Moçambique

Lusa – Após as cheias

Após cheias, população volta às origens em Moçambique
19 Jan 2008

Lisboa, 19 Jan (Lusa) – Apesar da água contaminada, epidemias, habitações e produções agrícolas destruídas pelas enchentes, as comunidades das regiões Norte e Centro de Moçambique começam a retornar para os locais de origem.

O diretor da organização não-governamental portuguesa Oikos, João José Fernandes, disse à Agência Lusa que são várias “as conseqüências a longo e médio prazo” no país africano, incluindo problemas sociais, ambientais, econômicos e de saúde.

“Como as cheias são cíclicas e praticamente acontecem todos os anos, o desgaste dos solos é maior e, à mínima subida, as águas circulam com maior rapidez e violência”, afirmou, acrescentando que “todo o ecossistema é afetado”.

A entidade está em Moçambique desde 1991 e tem realizado trabalho de apoio junto da população afetada pelas inundações.
Neste ano, as enchentes em Moçambique já deixaram mais de 66 mil pessoas desalojadas. Parte da população afetada está em centros de alojamento, onde “há falta de condições de higiene”, segundo Fernandes.

Retorno
O diretor da OIKOS afirmou que “há um trabalho intenso de apoio no retorno das pessoas”, lembrando que no ano passado a organização ajudou no tratamento da água e na reabilitação do saneamento e das produções agrícolas.

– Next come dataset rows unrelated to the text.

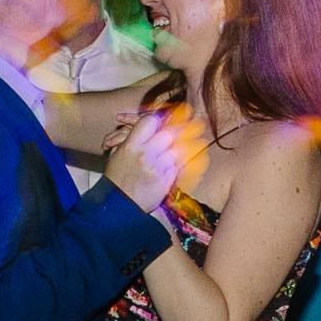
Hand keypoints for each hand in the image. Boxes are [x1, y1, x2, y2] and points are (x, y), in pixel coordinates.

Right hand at [107, 97, 201, 220]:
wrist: (118, 205)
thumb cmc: (118, 177)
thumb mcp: (118, 153)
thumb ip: (134, 137)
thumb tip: (152, 122)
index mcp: (131, 146)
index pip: (150, 121)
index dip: (162, 117)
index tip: (173, 115)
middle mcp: (145, 155)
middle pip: (169, 133)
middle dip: (182, 128)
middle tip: (195, 124)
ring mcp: (156, 169)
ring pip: (179, 149)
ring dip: (191, 143)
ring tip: (201, 138)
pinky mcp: (165, 181)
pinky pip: (181, 166)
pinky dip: (189, 160)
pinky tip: (197, 156)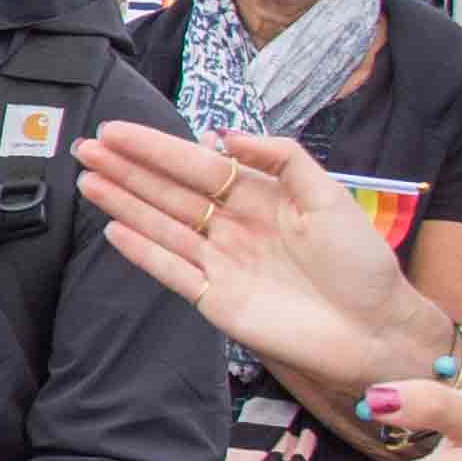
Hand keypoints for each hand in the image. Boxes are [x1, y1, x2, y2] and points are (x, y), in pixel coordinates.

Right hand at [82, 121, 434, 399]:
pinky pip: (171, 272)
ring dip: (124, 205)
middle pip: (169, 193)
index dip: (155, 148)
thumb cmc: (361, 263)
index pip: (196, 165)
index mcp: (257, 196)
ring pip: (162, 227)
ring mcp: (220, 263)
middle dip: (127, 170)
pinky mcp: (215, 300)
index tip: (116, 131)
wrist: (375, 329)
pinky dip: (144, 253)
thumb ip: (283, 157)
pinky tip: (115, 232)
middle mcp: (232, 226)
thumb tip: (224, 136)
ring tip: (88, 181)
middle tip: (85, 149)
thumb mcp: (330, 196)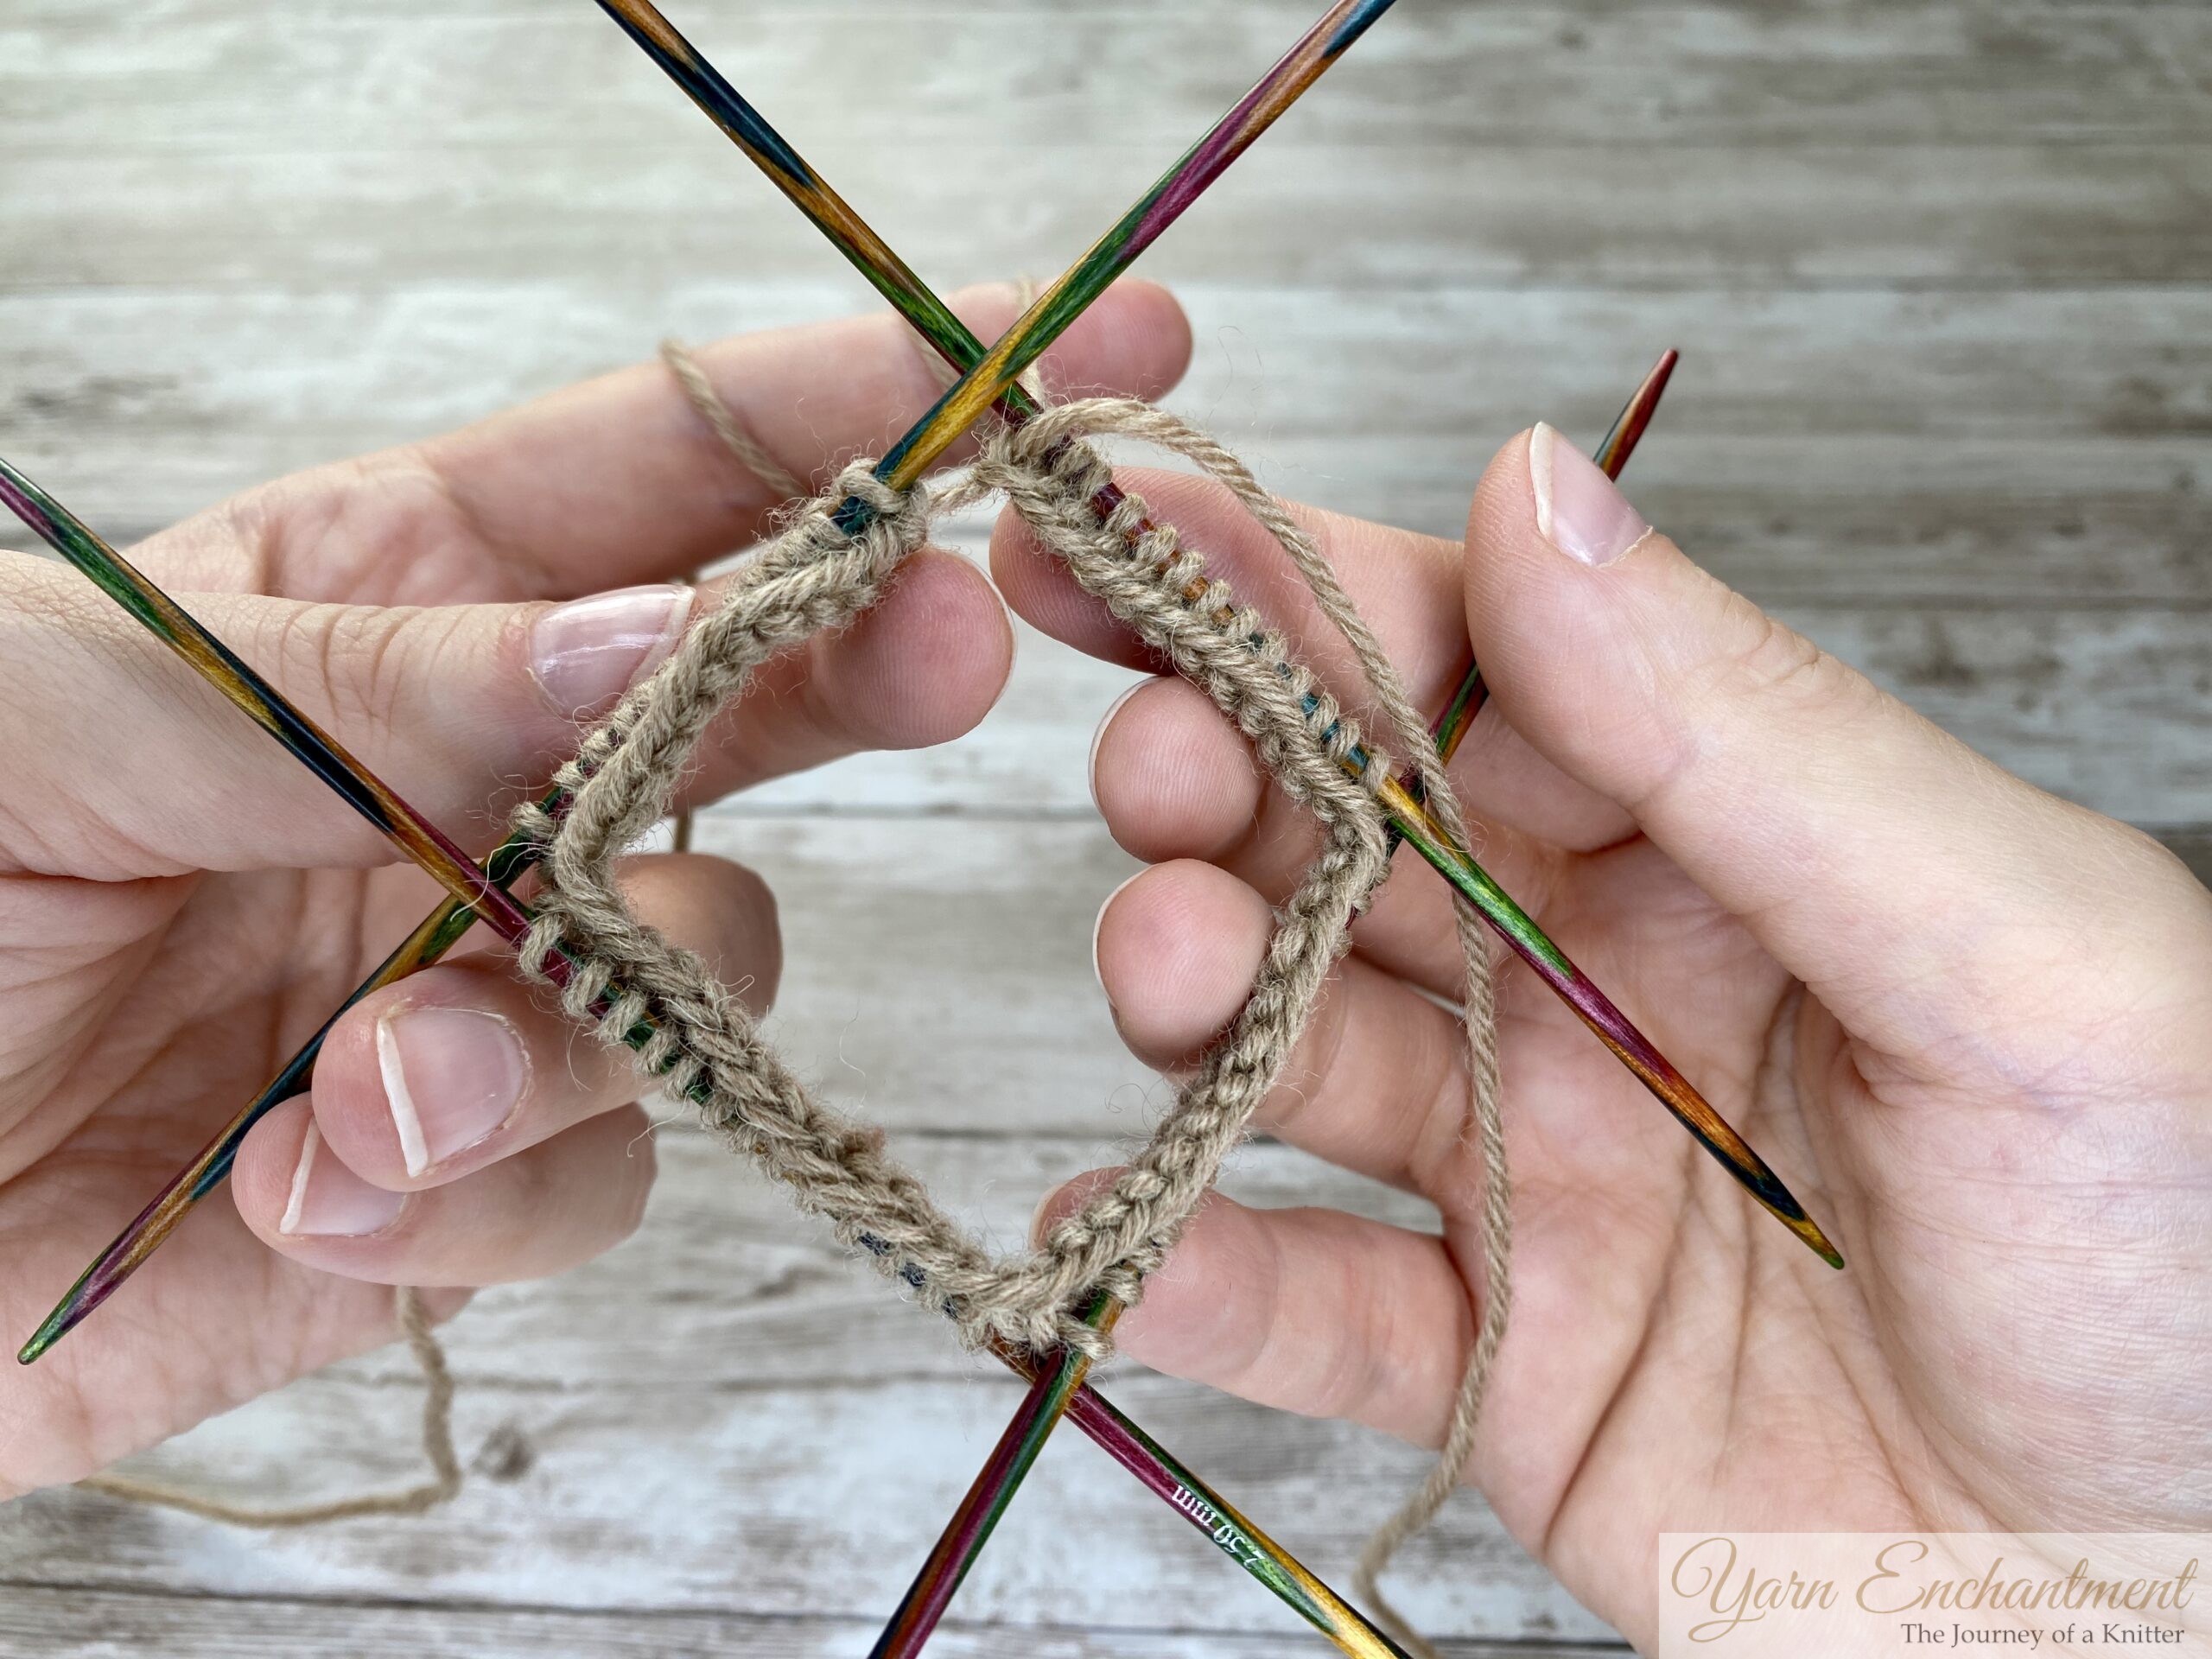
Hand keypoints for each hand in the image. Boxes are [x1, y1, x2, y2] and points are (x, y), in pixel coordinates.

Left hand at [0, 282, 1192, 1496]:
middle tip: (950, 651)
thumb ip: (373, 678)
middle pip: (770, 697)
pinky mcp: (464, 1181)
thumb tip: (665, 644)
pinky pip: (595, 1173)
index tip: (1090, 348)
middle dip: (874, 666)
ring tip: (350, 1084)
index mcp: (388, 599)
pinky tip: (296, 1186)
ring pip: (701, 975)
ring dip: (554, 1029)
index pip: (680, 465)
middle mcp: (479, 782)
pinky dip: (469, 1191)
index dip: (893, 396)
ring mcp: (491, 981)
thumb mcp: (52, 702)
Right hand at [1005, 424, 2211, 1647]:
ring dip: (1201, 999)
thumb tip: (1537, 494)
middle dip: (1221, 783)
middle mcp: (1596, 984)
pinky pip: (1313, 1304)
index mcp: (1722, 844)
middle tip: (1151, 767)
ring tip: (1170, 970)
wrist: (2180, 1604)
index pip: (1476, 669)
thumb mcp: (2015, 958)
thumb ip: (1755, 736)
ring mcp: (1529, 1169)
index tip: (1141, 529)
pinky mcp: (1492, 1362)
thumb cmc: (2185, 1268)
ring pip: (1302, 1049)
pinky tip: (1113, 1238)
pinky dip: (1197, 1270)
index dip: (1300, 590)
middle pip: (1347, 844)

Paralelamente, as organizações não-governamentais também sensibilizam as populações para que não voltem a construir as casas nas áreas de maior risco, facilmente inundadas, disse João José Fernandes.

Depois das inundações, as pessoas voltam às origens, onde os familiares sempre viveram e em que têm as suas pequenas propriedades, as machambas, disse à Lusa o antropólogo Beça Ribeiro.

“Não têm grandes alternativas se não regressarem para o local onde sempre viveram”, explicou o antropólogo, acrescentando que estas regiões, junto aos rios, são as que possuem as terras mais férteis.

Histórico
Em um artigo publicado recentemente, com o título “Regulação do fluxo do Rio Zambeze: que conseqüências?”, o biólogo Carlos Bento afirmou que o padrão de vida da população local “mudou bastante”.

“Antigamente a agricultura estava sincronizada com as cheias. Na época seca as populações viviam em acampamentos temporários e praticavam a agricultura nas áreas baixas, ricas em nutrientes trazidos pelas cheias da safra passada”, escreveu o biólogo.

Ainda segundo o especialista, “simultaneamente, pescavam e secavam o peixe que era a principal fonte de proteínas. No final da colheita as populações recolhiam os seus haveres para zonas altas onde se preveniam das cheias. Este ciclo acontecia todos os anos”.

Para o biólogo, nos últimos anos as populações “estabeleceram residências permanentes junto ao rio e em zona de inundações” e nos anos em que a barragem de Cahora Bassa liberta grandes quantidades de água “os danos humanos e materiais são avultados”.

Carlos Bento disse ainda que “o hábito de lidar com as cheias foi perdido ao longo do tempo pelas gerações subseqüentes à conclusão da barragem de Cahora Bassa”, que começou a funcionar em 1974.